Hi, We have been experiencing an issue with Continua from some time ago. Sometimes the repository error log is filled with errors trying to communicate with GitHub.com. However we don’t have any problems connecting to GitHub in our machines which are in the same network and when we try to replicate the connection errors from the Build Machine we can’t reproduce them manually.

http://d.pr/i/55cd

These issues seem to put the repositories in an “error state” (out theory) and if we don’t clear the error log manually, the builds doesn’t get triggered when a new commit is made, etc.

How can we correct this issue? or it is really a problem with our internet connection? (We have tried a lot of things to try to improve the performance of the network connection in the build machine)

Thanks in advance

There are a lot of things that can cause this type of problem. Bad NIC on your build server, bad network hardware, failures on the github side, IPS and others.

Couple of suggestion:

Clone the repository to a local machine and point your build server to that. It’s not likely the right way to go for production, however if that works fine it might be safe to say it’s a problem with the connection between your build server and GitHub.
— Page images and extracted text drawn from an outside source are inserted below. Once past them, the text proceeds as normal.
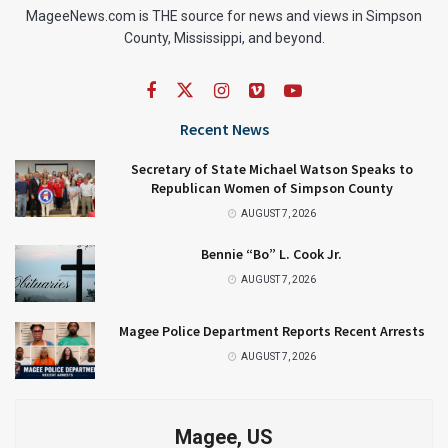
MageeNews.com is THE source for news and views in Simpson
County, Mississippi, and beyond.
Recent News
Secretary of State Michael Watson Speaks to
Republican Women of Simpson County
AUGUST 7, 2026
Bennie “Bo” L. Cook Jr.
AUGUST 7, 2026
Magee Police Department Reports Recent Arrests
AUGUST 7, 2026
Magee, US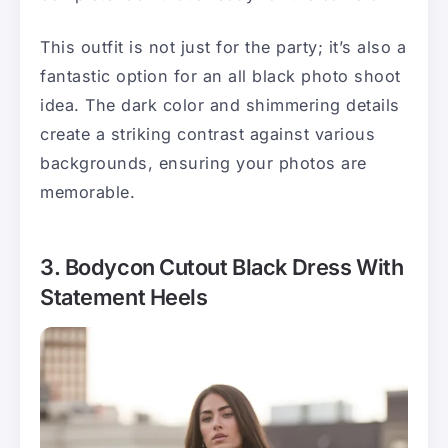
This outfit is not just for the party; it’s also a
fantastic option for an all black photo shoot
idea. The dark color and shimmering details
create a striking contrast against various
backgrounds, ensuring your photos are
memorable.
3. Bodycon Cutout Black Dress With
Statement Heels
Install wireshark on the build server (or use some means of capturing packets). Setup the capture filter to filter on the git port being used and start capturing packets to a file. Leave that running until the problem occurs. Then comes the harder part, finding someone to review the captures. Hopefully you have network folks that can do that, it may not pinpoint the problem however it should help narrow down the search.
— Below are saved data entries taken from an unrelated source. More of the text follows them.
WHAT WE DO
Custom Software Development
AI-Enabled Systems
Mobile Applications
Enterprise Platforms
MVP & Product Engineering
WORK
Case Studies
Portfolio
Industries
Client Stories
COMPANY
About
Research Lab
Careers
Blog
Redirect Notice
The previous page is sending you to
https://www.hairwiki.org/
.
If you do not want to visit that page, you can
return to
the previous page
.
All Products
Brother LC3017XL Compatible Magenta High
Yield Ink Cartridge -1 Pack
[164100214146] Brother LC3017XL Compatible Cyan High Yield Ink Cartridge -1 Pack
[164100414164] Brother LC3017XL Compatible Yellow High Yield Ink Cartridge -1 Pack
How many developers do you have hitting GitHub from your location? If there are a lot, and all using a shared IP address… it could look like an attack on their network and may cause prevention measures to kick in and start dropping connections.

Hi Luis,

Github has had a several problems with DDOS attacks recently, although nothing is in the status history for the date of your error messages. It is possible that these time outs are due to preventative measures put in place to mitigate the DDOS attacks.

In addition to the useful suggestions by b.walker, another thing to check is the number of Git processes which are running concurrently in the task manager. If you have a lot of GitHub repositories, it may be worth limiting the number of concurrent repository checkers. There is a Server property named Server.RepoMonitor.MaxCheckers  for this purpose (see Administration -> Properties). This is set to 5 by default. Try decreasing this number to see if this has an effect on the number of time out errors. Note however that this may also cause builds to take longer waiting for other repositories to finish checking before checking for new changesets.

The repository should resolve an error state automatically once the connection is restored. It attempts to do this every 2 minutes, or every 30 seconds if a build is waiting for this repository. If this is not happening, we would be interested in seeing a debug log.